There's a few tricks to writing as well. You shouldn't write complex sentences before you write simple ones. If you can't convey your meaning briefly, you have no hope of conveying it when you're packing lots of information into a sentence. Write simple well, so you can write complex when you need to. Simple sentences are the foundations over which everything else is built.

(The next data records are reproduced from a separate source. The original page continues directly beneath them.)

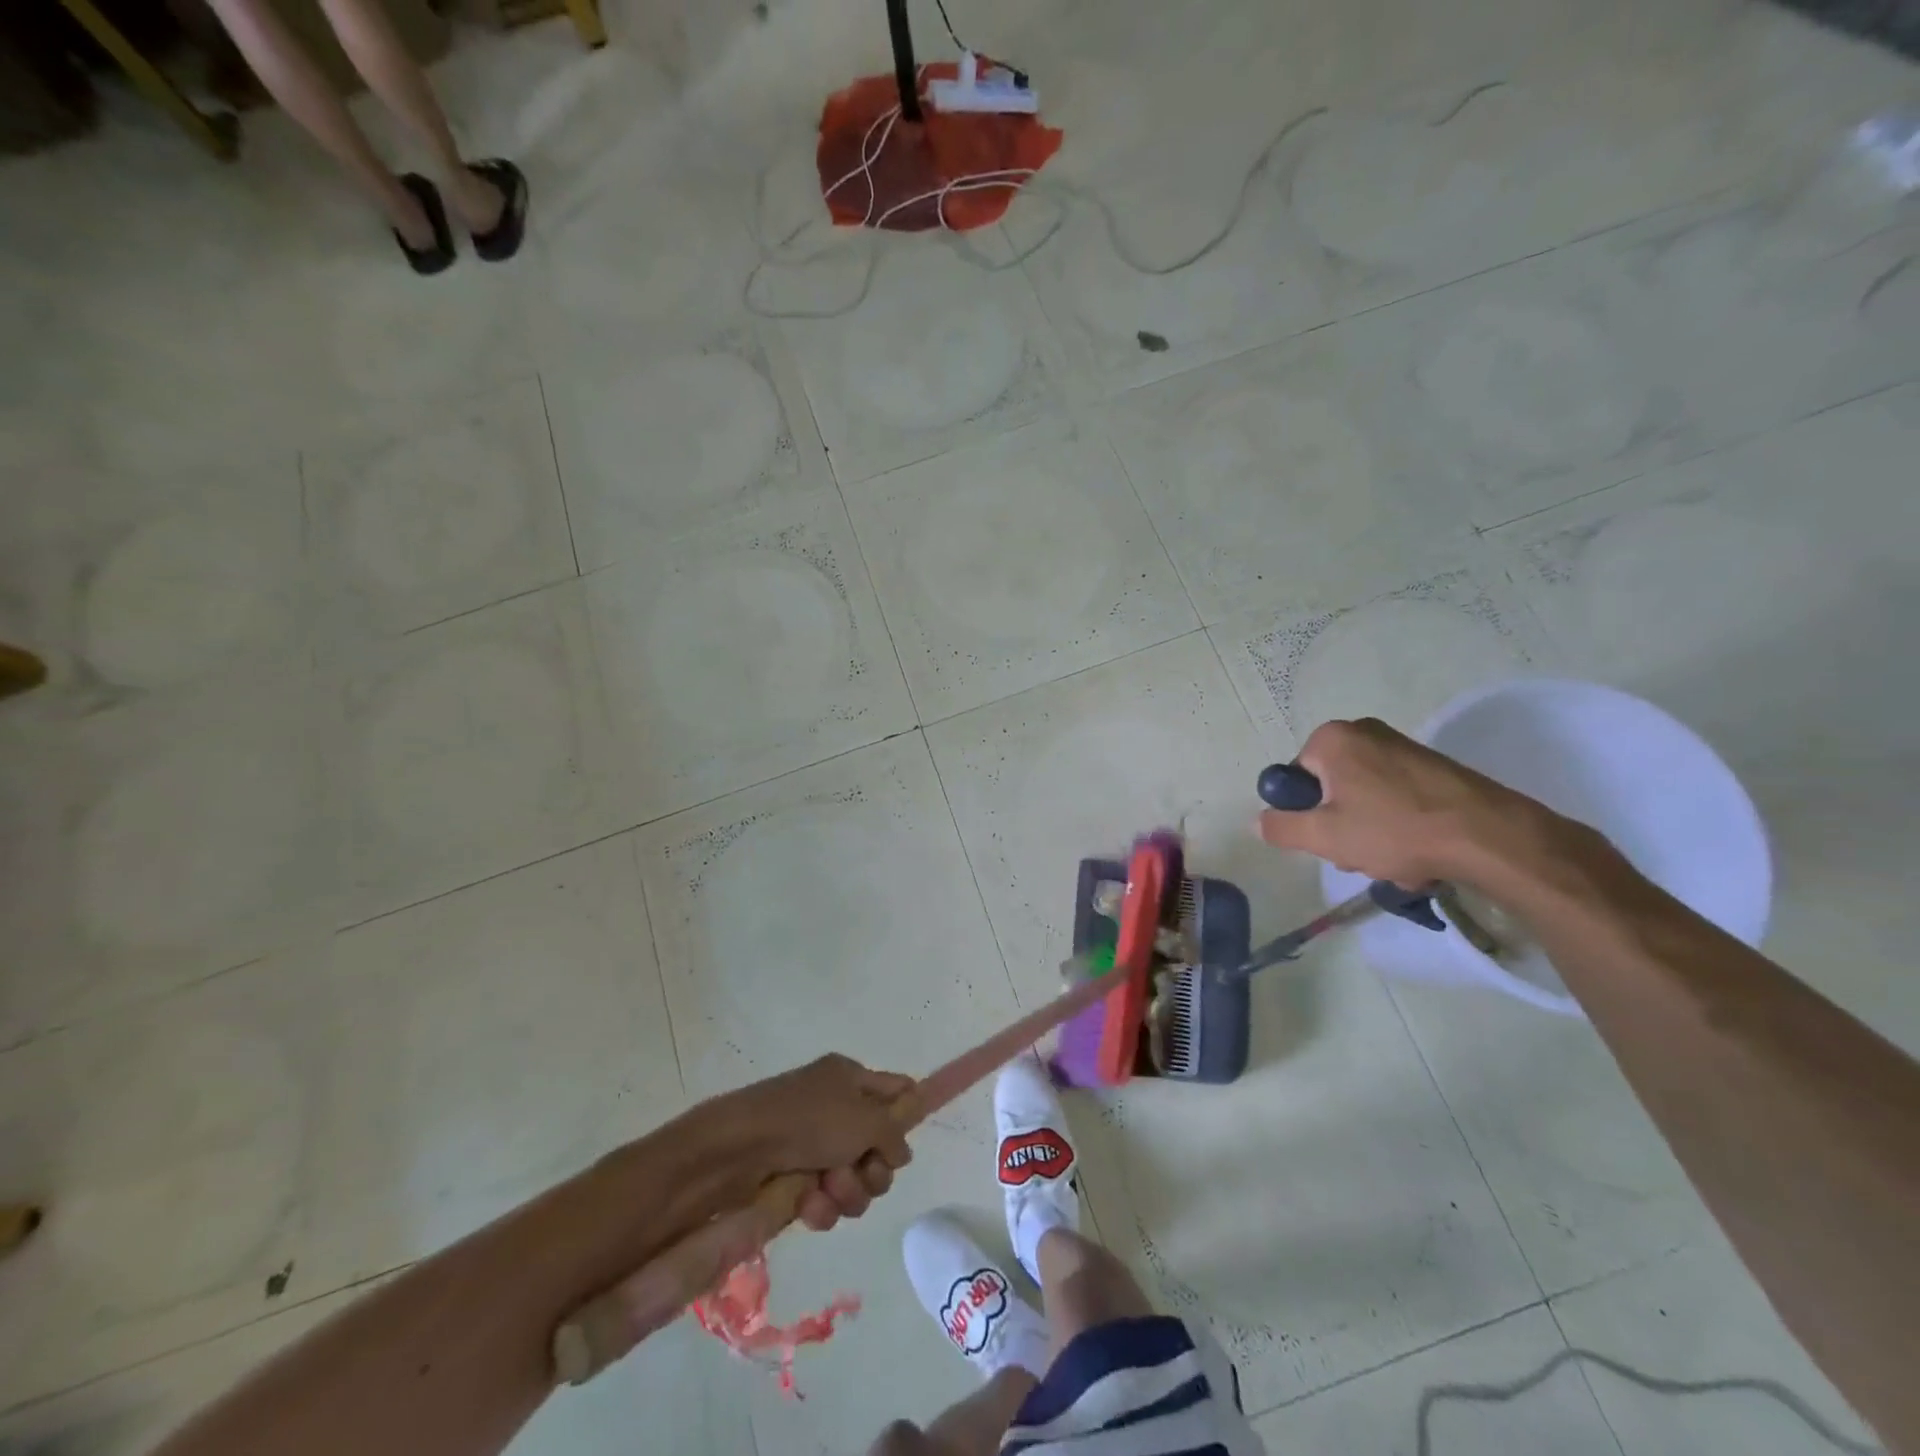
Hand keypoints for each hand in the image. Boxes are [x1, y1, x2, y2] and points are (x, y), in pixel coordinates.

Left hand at [721, 1054, 914, 1232]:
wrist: (740, 1151)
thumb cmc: (810, 1120)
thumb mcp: (867, 1118)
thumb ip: (895, 1133)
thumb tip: (900, 1152)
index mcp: (851, 1078)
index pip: (896, 1091)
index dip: (909, 1115)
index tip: (907, 1144)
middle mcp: (835, 1108)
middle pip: (879, 1147)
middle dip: (875, 1169)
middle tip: (864, 1171)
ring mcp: (814, 1146)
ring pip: (855, 1180)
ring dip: (848, 1191)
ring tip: (829, 1188)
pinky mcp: (795, 1181)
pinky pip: (827, 1201)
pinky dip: (822, 1206)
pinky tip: (809, 1206)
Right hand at [1257, 718, 1545, 886]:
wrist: (1490, 836)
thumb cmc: (1394, 830)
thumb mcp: (1323, 836)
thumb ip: (1281, 827)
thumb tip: (1260, 820)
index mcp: (1332, 739)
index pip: (1295, 779)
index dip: (1305, 813)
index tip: (1328, 838)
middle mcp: (1365, 732)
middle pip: (1330, 788)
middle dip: (1340, 825)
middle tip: (1359, 853)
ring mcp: (1402, 747)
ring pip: (1364, 798)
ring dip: (1369, 832)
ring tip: (1394, 860)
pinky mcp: (1433, 767)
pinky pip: (1395, 798)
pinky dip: (1398, 825)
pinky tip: (1418, 853)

Then there's word use. Read great writing. There's a rhythm and a flow to each sentence, they lead on and on. Internalize that, get used to writing with a rhythm. Then speak the sentence out loud. Sentences that speak well often read well.
Use the right words. Sometimes a sentence has many correct words, sometimes it has only one, sometimes it has none at all. Sometimes the word is right, but the structure is wrong and the rhythm ends up skewing the sentence, adding stress and intonation to the wrong places.
If you can't write the right thing, then write lots of wrong things to see what's wrong about each of those sentences. Sometimes it's not what you might expect and you learn a lot.
The most important thing is to go into it willing to write, and willing to learn. No one became a great writer in a day. And no one becomes a writer at all if they spend too much time on theory and too little on practice. Believe in yourself. Everyone's got a great book in them.
@AwakenedKingdoms orz. Thank you. I like what you said about simplicity. I notice you stick pretty consistently to putting the subject at the front of your sentences, followed by the verb. I've read about this, but always found it awkward when I read my own writing. When i read yours, even though it's similar, I think that since i'm not writing it, it feels different. I guess when I read my own writing, the way I read it is different from how I read normally and it distorts my perception of it.
I'm not at all surprised your a scientist. I can hear it in your writing. Also, building complex, but cohesive worlds takes strong logical thinking and not just pure creativity. And I see that in your story.
Though, sometimes it takes not trying to make it cohesive to make it cohesive. I personal find it hard to create worlds because as I build them and they become more complex, the more problems and inconsistencies form.
Thanks for taking the time to share your great work and your wisdom.
@dosithee Yep, I generally go with Subject and Verb first because it's like a handshake. It engages you with who's doing what immediately, introduces itself, grabs ahold with a verb and delays the reveal of what is done. It helps the English is conducive to that. Languages like Latin are a real pain since the verb often comes later. S+V first is great for fast paced books, mainly because it doesn't necessitate that you read the entire sentence before you understand its drive, it leads to good flow that holds up well even in the face of complexity. I used to try and avoid it like the plague, but editing people's books really helped out. That's just my style and voice of writing though; if you go with how you feel most comfortable writing, without trying to avoid "bad writing", and then go over what you've already written (maybe out loud) soon (but not too soon) after writing it, you can begin fixing the actual parts that are problematic - that will follow you through into your proper writing over time.